*Ausgangstext:*
"""

# Java-Editor Wahl



## henry681997 (30. Apr 2012)

Hey Leute, ich bin ein absoluter Java-Novize, und ich habe viele große Probleme.
Ich will aber nicht sofort aufgeben, und versuche es deswegen nochmal hier.

Ich lerne gerade in meinem Buch etwas über Java, und ich soll jetzt einen Javacode eintippen.
Problem: Es wird kein Editor genannt, und woher soll ich jetzt wissen, wie ich so eine Datei erstelle?
Mein Bruder zeigte mir etwas: Eclipse
Allerdings finde ich Eclipse nicht so gut und versuche dieses zu vermeiden, da die Benutzeroberfläche meiner Meinung nach etwas zu überladen und zugespamt FÜR ANFÄNGER wirkt.
Ich bin von Python gewohnt, das ich einen zuverlässigen Editor habe (Python Shell (IDLE) ), bei dem ich alles selbst eintippen kann, und bei dem ich deswegen viel lerne, und der editor war sehr einfach und leicht verständlich, die sprache an sich.
leider interessiert sich keiner für python, deswegen muss ich wohl java nehmen.

habt ihr einen guten und anfängerfreundlichen editor für mich?
(eclipse geht auch, allerdings wünsche ich mir eine erläuterung zu eclipse, und ich will die automatische erstellung von klammern und sonstigen abschalten, da es mir nicht hilft, sondern mich nur verwirrt, und man lernt nur, indem man alles selber eintippt)

"""

*Entnommenes Material:*

"""

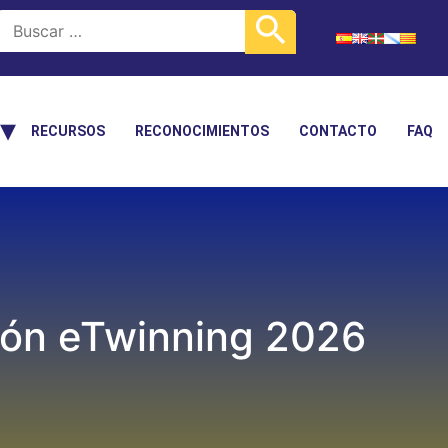
RECURSOS
RECONOCIMIENTOS
CONTACTO
FAQ
ción eTwinning 2026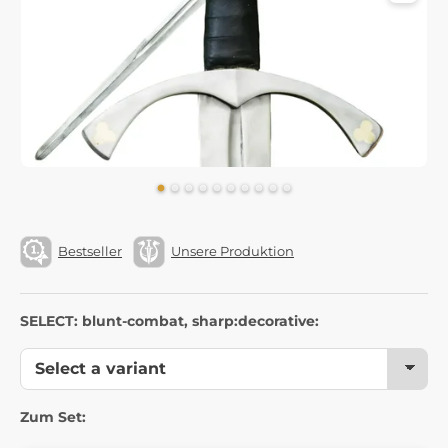
Bestseller
Unsere Produktion
SELECT: blunt-combat, sharp:decorative:
Zum Set: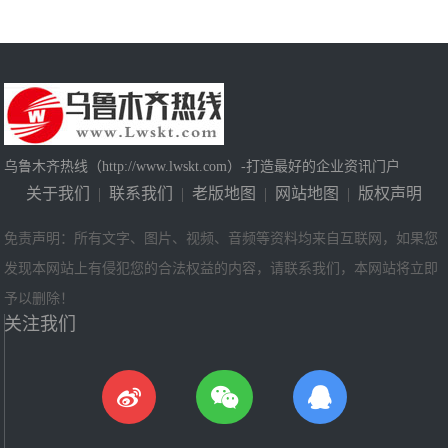
乌鲁木齐热线（http://www.lwskt.com）-打造最好的企业资讯门户
关于我们
|
联系我们
|
老版地图
|
网站地图
|
版权声明
免责声明：所有文字、图片、视频、音频等资料均来自互联网，如果您
发现本网站上有侵犯您的合法权益的内容，请联系我们，本网站将立即
予以删除！
关注我们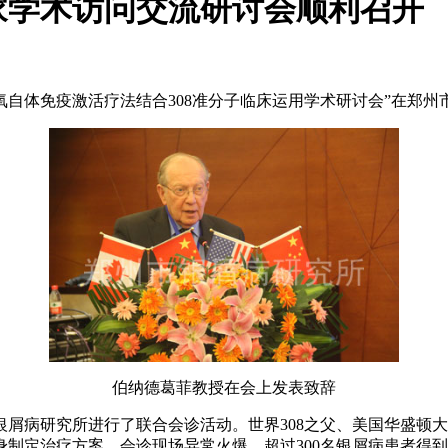
专家学术访问交流研讨会顺利召开
暨蓝氧自体免疫激活疗法结合308准分子临床运用学术研讨会”在郑
伯纳德葛菲教授在会上发表致辞
屑病研究所进行了联合会诊活动。世界308之父、美国华盛顿
制定治疗方案。会诊现场异常火爆，超过300名银屑病患者得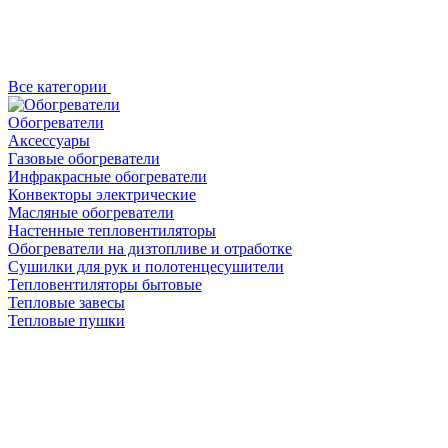
Все категории
Обогреватели
Аксессуары
Газовые обогреватели
Инфракрасные обогреватели
Конвекторы электрические
Масляные обогреватели
Настенные тепловентиляторы
Обогреватели на дизтопливе и отработке
Сушилки для рук и полотенцесушители
Тепловентиляторы бытовые
Тепловые завесы
Тепловые пушки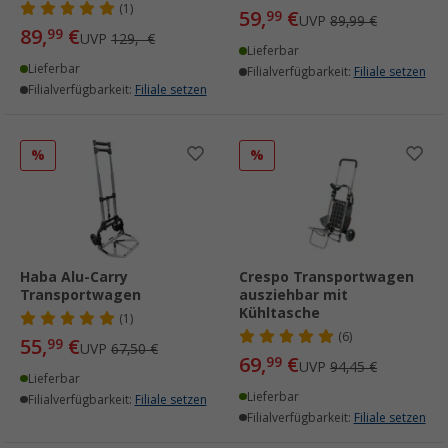
(1)
59,
€
99
UVP
89,99 €
89,
€
99
UVP
129,- €
Lieferbar
Lieferbar
Filialverfügbarkeit:
Filiale setzen
Filialverfügbarkeit:
Filiale setzen
%
%
Haba Alu-Carry
Crespo Transportwagen
Transportwagen
ausziehbar mit
Kühltasche
(1)
(6)
55,
€
99
UVP
67,50 €
69,
€
99
UVP
94,45 €
Lieferbar
Lieferbar
Filialverfügbarkeit:
Filiale setzen
Filialverfügbarkeit:
Filiale setzen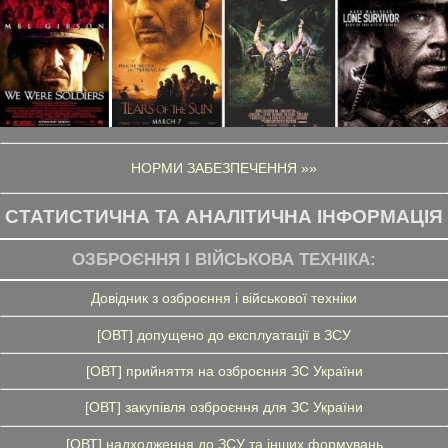
НОРМИ ЗАБЕЗПЕЧЕННЯ »»
СТАТИСТИЧНА ТА АНАЛІТИЧНА ІНФОРМАЦІЯ
ОЗБРОЄННЯ І ВІЙСЬКОВА ТЕХНІКА:
Довідник з озброєння і військової техніки
[ОВТ] допущено до експлуатації в ЗСУ
[ОВТ] прийняття на озброєння ЗС України
[ОВТ] закупівля озброєння для ЗС України
[ОВТ] надходження до ЗСУ та інших формувань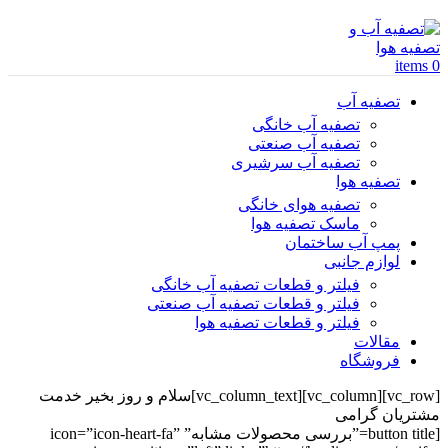
items
0
تصفیه آب
تصفیه آب خانگی
تصفیه آب صنعتی
تصفیه آب سرشیری
تصفیه هوا
تصفیه هوای خانگی
ماسک تصفیه هوا
پمپ آب ساختمان
لوازم جانبی
فیلتر و قطعات تصفیه آب خانگی
فیلتر و قطعات تصفیه آب صنعتی
فیلتر و قطعات تصفیه هوا
مقالات
فروشگاه
[vc_row][vc_column][vc_column_text]سلام و روز بخیر خدمت
مشتریان گرامی
[button title=”بررسی محصولات مشابه” icon=”icon-heart-fa”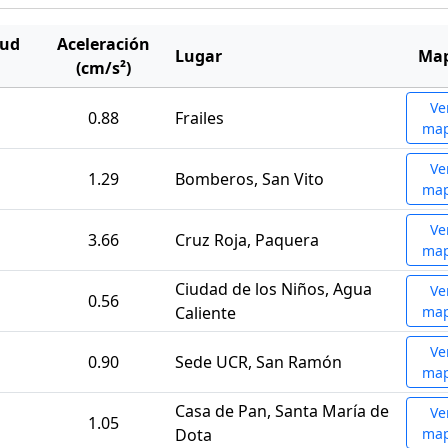
ud
Aceleración
Lugar
Ma
(cm/s²)
Ve
0.88
Frailes
ma
Ve
1.29
Bomberos, San Vito
ma
Ve
3.66
Cruz Roja, Paquera
ma
Ciudad de los Niños, Agua
Ve
0.56
Caliente
ma
Ve
0.90
Sede UCR, San Ramón
ma
Casa de Pan, Santa María de
Ve
1.05
Dota
ma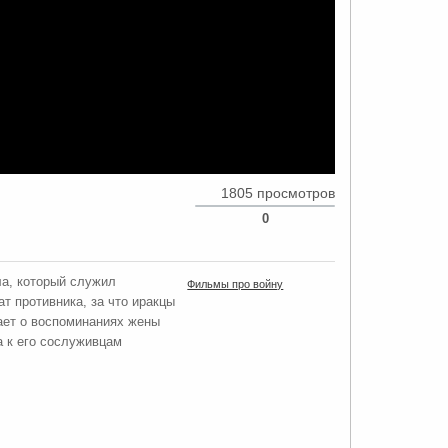
1805 просмотров
0
ла, который служил
Фильмы про войну
т противника, за что иракцы
ает о воспоминаниях жены
а к его сослуживцам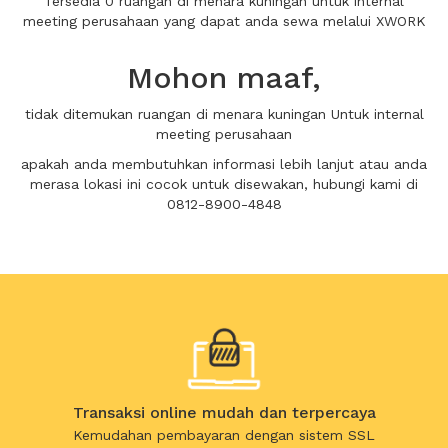
Tersedia 0 ruangan di menara kuningan untuk internal
meeting perusahaan yang dapat anda sewa melalui XWORK
Mohon maaf,
tidak ditemukan ruangan di menara kuningan Untuk internal
meeting perusahaan
apakah anda membutuhkan informasi lebih lanjut atau anda
merasa lokasi ini cocok untuk disewakan, hubungi kami di
0812-8900-4848
Transaksi online mudah dan terpercaya
Kemudahan pembayaran dengan sistem SSL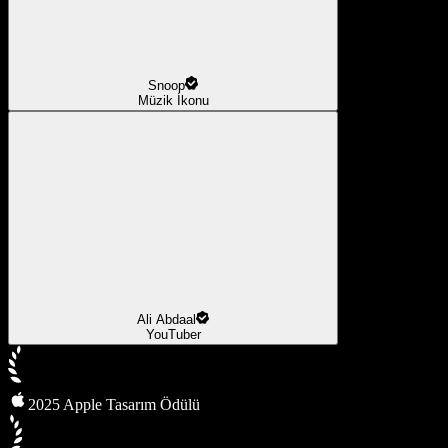
Snoop
Müzik İkonu
Ali Abdaal
YouTuber
2025 Apple Tasarım Ödülü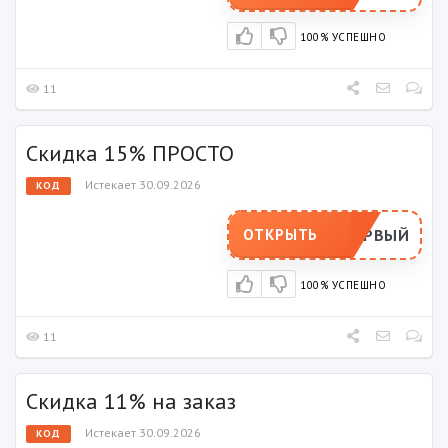
100% УСПЕШНО
11
Скидка 15% ПРОСТО
Истекает 30.09.2026
КОД
ПЕРВЫЙ
ОТКРЫТЬ
100% УСПЕШНО
11
Скидка 11% на заказ
Истекает 30.09.2026
КОД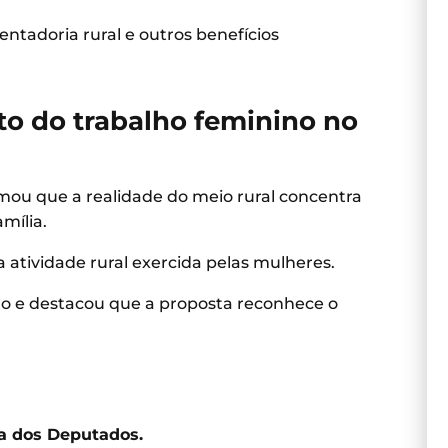
ntadoria rural e outros benefícios
o do trabalho feminino no
rmou que a realidade do meio rural concentra
mília.
 atividade rural exercida pelas mulheres.
to e destacou que a proposta reconhece o
a dos Deputados.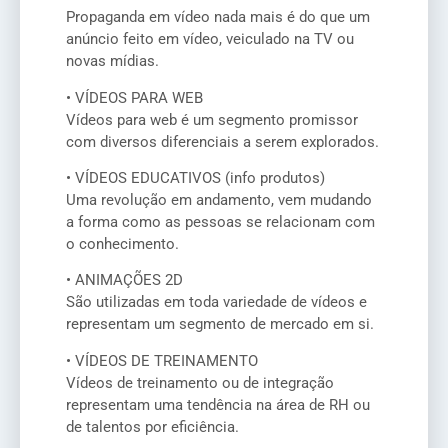
Propaganda em vídeo nada mais é do que um
anúncio feito em vídeo, veiculado na TV ou
novas mídias.
• VÍDEOS PARA WEB
Vídeos para web é um segmento promissor
com diversos diferenciais a serem explorados.
• VÍDEOS EDUCATIVOS (info produtos)
Uma revolução em andamento, vem mudando
a forma como as pessoas se relacionam com
o conhecimento.
• ANIMAÇÕES 2D
São utilizadas em toda variedade de vídeos e
representam um segmento de mercado em si.
• VÍDEOS DE TREINAMENTO
Vídeos de treinamento ou de integração
representam uma tendência na área de RH ou
de talentos por eficiência.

"""

Setze den Forumsbeitrag zur Wahl eines Java-Editors nach seinem letzten Satz fort. Die Einträge stammen aus einer anderen Quelle.

Und meine allgemeine Frage an euch:
Wie kann ich einen Java Code schreiben, was muss ich dafür vorbereiten? (Bitte um Hilfe!!)

Bitte um antwort auf kinderniveau, bin erst 14


----------



## U2nt (30. Apr 2012)

> leider interessiert sich keiner für python


Würde ich jetzt so nicht sagen... Jenach Anwendungsbereich ist Python auch sehr praktisch.

Also ich würde trotz "Anfängersein" versuchen sich in eclipse reinzuarbeiten. Ist _meiner Meinung_ nach die "beste" IDE (gibt ja auch Meinungsunterschiedlichkeiten, z.B. Diskussionsforum über IDEs). Wenn du das wirklich nicht willst... Kannst du es auch einfach über Notepad++ und der Konsole machen, oder dem Java Editor oder Dr. Java (hat glaub ich auch sone Interactive Shell wie Python). 

ABER ich würde dir sehr empfehlen bei eclipse zu "bleiben".


----------



## HoaX (30. Apr 2012)

Es ist nur Text, du kannst jeden Editor nehmen den du willst, sogar MS Word etc. Hauptsache du speicherst am Ende im Text-Format, also ohne Formatierungen usw, und benennst die Datei passend.

Und dass Python keinen Interessiert stimmt so ja auch nicht, z.B. in den USA ist das recht gebräuchlich, aber nicht hier.


----------



## Kevin94 (30. Apr 2012)

Es gibt eine Menge an Editoren, neben dem Standart (Windoof) Editor, gäbe es da zum Bespiel Notepad++ oder Proton mit Syntaxhighlighting aber ohne IDE-Funktionen oder als "Anfänger-IDEs" gäbe es den "Java-Editor" oder (das umstrittene) BlueJ. Ich persöhnlich kann letzteres nur für Anfänger empfehlen, das es wie du bei Eclipse bemängelst nicht so aufgedunsen ist und auserdem eine interaktive Shell bietet, wie bei Python, ein Feature das Java grundsätzlich fehlt.


----------



## El_Rabbit (30. Apr 2012)

Jup

Du kannst jeden beliebigen Texteditor benutzen. 
Das kann notepad, wordpad, winword, vi, gedit, ... sein. Egal was.

Wichtig ist nur, dass du die Datei als *.java abspeichern kannst (mir fällt ehrlich gesagt kein Texteditor ein wo das nicht geht).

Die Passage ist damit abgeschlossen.